Related issue: #3817
There is an attempt to fix at #4555, but it does not consider the discussion at #3817, the issue closed in favor of this one.
As a first step I suggest adding Param::Filename in addition to Param::File, to store the original filename. This will be backwards-compatible because if Param::Filename is missing, we can still extract the filename from Param::File which stores the filesystem path to the blob.

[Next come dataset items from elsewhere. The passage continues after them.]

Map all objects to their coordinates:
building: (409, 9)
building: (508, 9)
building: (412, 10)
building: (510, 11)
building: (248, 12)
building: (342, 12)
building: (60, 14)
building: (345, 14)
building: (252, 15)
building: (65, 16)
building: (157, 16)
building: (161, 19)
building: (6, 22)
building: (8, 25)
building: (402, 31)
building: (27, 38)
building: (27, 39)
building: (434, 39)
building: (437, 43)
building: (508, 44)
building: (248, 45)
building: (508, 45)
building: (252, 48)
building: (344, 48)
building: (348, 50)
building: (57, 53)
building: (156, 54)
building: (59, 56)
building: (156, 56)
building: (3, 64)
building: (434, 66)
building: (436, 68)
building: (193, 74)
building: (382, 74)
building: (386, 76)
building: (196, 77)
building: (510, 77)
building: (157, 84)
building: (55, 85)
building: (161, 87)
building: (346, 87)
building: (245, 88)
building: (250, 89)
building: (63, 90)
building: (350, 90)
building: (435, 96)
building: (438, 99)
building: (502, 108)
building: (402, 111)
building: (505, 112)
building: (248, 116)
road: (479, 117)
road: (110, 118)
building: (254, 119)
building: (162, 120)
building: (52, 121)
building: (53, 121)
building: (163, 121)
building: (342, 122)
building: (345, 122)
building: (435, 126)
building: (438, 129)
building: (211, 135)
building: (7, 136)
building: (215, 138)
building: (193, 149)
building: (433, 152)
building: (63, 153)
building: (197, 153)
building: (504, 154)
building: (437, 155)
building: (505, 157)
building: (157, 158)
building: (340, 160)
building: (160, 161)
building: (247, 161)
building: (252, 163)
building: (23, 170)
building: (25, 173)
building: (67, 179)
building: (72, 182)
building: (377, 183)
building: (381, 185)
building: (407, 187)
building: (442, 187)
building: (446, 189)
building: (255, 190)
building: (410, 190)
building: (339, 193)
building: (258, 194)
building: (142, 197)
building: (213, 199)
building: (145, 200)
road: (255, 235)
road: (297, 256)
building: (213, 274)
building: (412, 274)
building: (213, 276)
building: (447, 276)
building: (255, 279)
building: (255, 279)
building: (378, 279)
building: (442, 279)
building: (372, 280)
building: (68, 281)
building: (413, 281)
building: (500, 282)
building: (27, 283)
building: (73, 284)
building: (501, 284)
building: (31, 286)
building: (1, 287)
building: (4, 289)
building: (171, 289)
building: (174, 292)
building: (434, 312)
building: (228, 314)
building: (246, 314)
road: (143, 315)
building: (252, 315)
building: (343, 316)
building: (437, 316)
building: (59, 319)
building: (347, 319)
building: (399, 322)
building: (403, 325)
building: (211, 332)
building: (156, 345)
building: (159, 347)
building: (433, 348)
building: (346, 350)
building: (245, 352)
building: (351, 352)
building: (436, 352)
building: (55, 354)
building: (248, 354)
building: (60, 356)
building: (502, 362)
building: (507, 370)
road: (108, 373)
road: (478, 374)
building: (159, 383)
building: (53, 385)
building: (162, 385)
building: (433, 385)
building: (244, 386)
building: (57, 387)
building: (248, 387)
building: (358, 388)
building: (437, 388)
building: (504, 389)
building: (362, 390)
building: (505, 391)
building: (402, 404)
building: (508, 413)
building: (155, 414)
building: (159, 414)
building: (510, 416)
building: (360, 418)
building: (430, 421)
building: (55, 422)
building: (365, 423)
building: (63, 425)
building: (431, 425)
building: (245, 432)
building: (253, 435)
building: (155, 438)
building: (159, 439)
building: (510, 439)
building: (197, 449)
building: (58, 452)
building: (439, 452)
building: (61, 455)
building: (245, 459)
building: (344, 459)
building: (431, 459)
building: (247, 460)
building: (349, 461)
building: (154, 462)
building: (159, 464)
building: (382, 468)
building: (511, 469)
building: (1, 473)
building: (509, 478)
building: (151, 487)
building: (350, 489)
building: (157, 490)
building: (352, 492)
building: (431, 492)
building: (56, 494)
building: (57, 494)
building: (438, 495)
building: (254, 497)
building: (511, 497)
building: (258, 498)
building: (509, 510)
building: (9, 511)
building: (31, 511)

This Param::Filename should be used as an attachment filename in sent emails so random suffix is not sent over the network.

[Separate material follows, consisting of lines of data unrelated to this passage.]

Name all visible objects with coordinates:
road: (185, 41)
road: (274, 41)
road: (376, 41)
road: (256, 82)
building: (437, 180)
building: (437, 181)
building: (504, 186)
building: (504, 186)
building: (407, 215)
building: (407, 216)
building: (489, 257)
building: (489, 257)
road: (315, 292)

As a second step we need new APIs to avoid leaking the blob path to the UI, I have drafted them at https://github.com/deltachat/deltachat-core-rust/issues/3817#issuecomment-1471744460
Once blob paths are not visible in the non-deprecated API anymore and are not sent over the network, we can merge #4555 or even use completely random filenames.
...This
Param::Filenameshould be used as an attachment filename in sent emails so random suffix is not sent over the network.
Will the attachment filename be also encrypted to not leak the file name?

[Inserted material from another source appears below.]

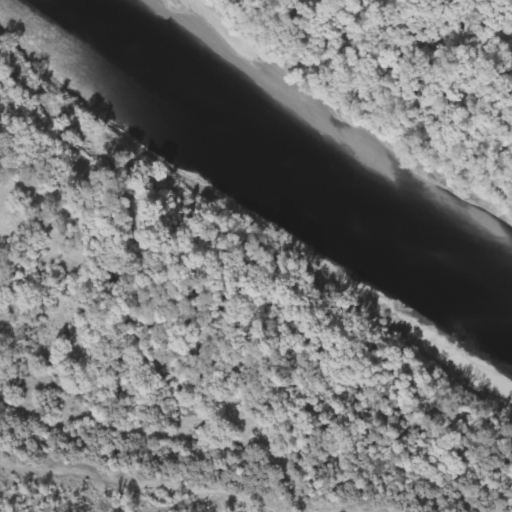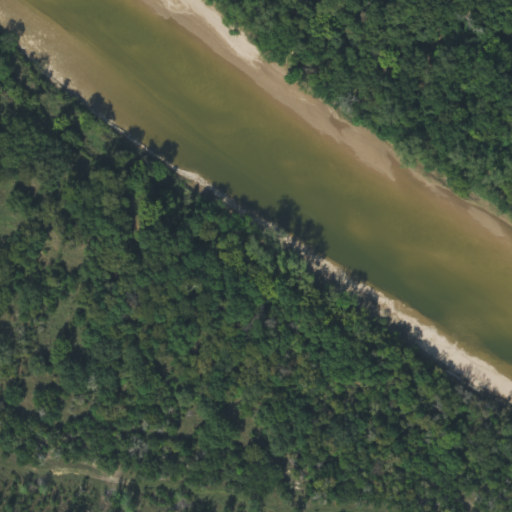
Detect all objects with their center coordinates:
river: (289, 181)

On Wed, Jul 19, 2023 at 14:37 -0700, dumblob wrote:
Will the attachment filename be also encrypted to not leak the file name?
yes, typically the mime attachment is fully contained in the encrypted part, including the filename.
This will also allow us to get rid of the sanitize-filename dependency.
There's also a old issue (which I can't find now) that's about preserving the original filename in an attachment, when a name is suggested to save it. If working on this it makes sense to ensure that also works.
There's also a old issue (which I can't find now) that's about preserving the original filename in an attachment, when a name is suggested to save it. If working on this it makes sense to ensure that also works.
There is a recently merged PR doing this: https://github.com/deltachat/deltachat-core-rust/pull/4555. But UI should start using dc_msg_get_filename() for the "Save as" dialog then. And also we need API for opening files in the blobstorage that returns a path to a file with original name, probably in some tmp dir.
The next steps are:
- Merge #4583, it adds
dc_msg_save_file()+ random filename suffixes in the blobstorage. - Change dc_msg_get_file(), see https://github.com/deltachat/deltachat-core-rust/issues/3817#issuecomment-1471744460:
dc_msg_get_fileAPI should create a temporary directory inside the blobdir, save a copy with unmangled filename, and return its path. In the housekeeping we regularly clear these directories. This API is kept for compatibility, but deprecated. - Add some new API like
dc_msg_get_filedata_path()that avoids unnecessary copying if an app needs just to open a file. - Save files in the blobstorage with completely random filenames.
- Switch the apps to these new APIs.
We already have dc_msg_get_filename() so UIs can use it for the "Save as" dialog.
EDIT: Currently everything is done in the mentioned PR except "Switch the apps to these new APIs.".